The tradition and culture of a country can be an incalculable source of beauty as demonstrated in these portraits of Ukrainian women dressed in wonderful traditional fabrics, coral jewelry and flower crowns that give them a look that reminds us of multi-chromatic virgins.
The “vinok” (wreath or crown) has been worn for centuries by girls and young women to symbolize purity and fertility. The wreaths are believed to have pagan origins that predate the introduction of Christianity to the Eastern Slavic world in the 10th century. They are part of a traditional culture that Ukrainians are embracing in daily life.
According to National Geographic, the wreaths are a classic decoration for Ukraine’s Ivan Kupala celebrations in early July. Originally pagan, the ritual was long ago Christianized to incorporate John (Ivan) the Baptist and is also celebrated in Russia, Poland, and Belarus.

Source material
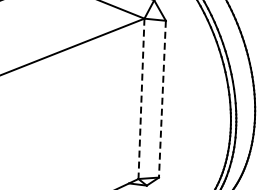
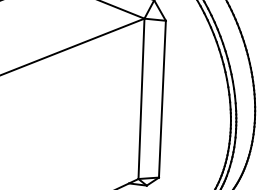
line at (141, 99): dashed -> solid
line at (162, 99): dashed -> solid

Stated task 1
Answer these from the passage on Ukrainian flower crowns:
(a) What does the vinok symbolize?
(b) In what century was Christianity introduced to the Eastern Slavic world?
(c) Besides Ukraine, which countries celebrate the Ivan Kupala ritual?
Stated task 2
Write out word for word the section of the passage on Ukrainian flower crowns starting at "The tradition and" and ending at "of multi-chromatic virgins.".

Correct answer 1
(a) Purity and fertility.
(b) The 10th century.
(c) Russia, Poland, and Belarus.

Correct answer 2
The tradition and culture of a country can be an incalculable source of beauty as demonstrated in these portraits of Ukrainian women dressed in wonderful traditional fabrics, coral jewelry and flower crowns that give them a look that reminds us of multi-chromatic virgins.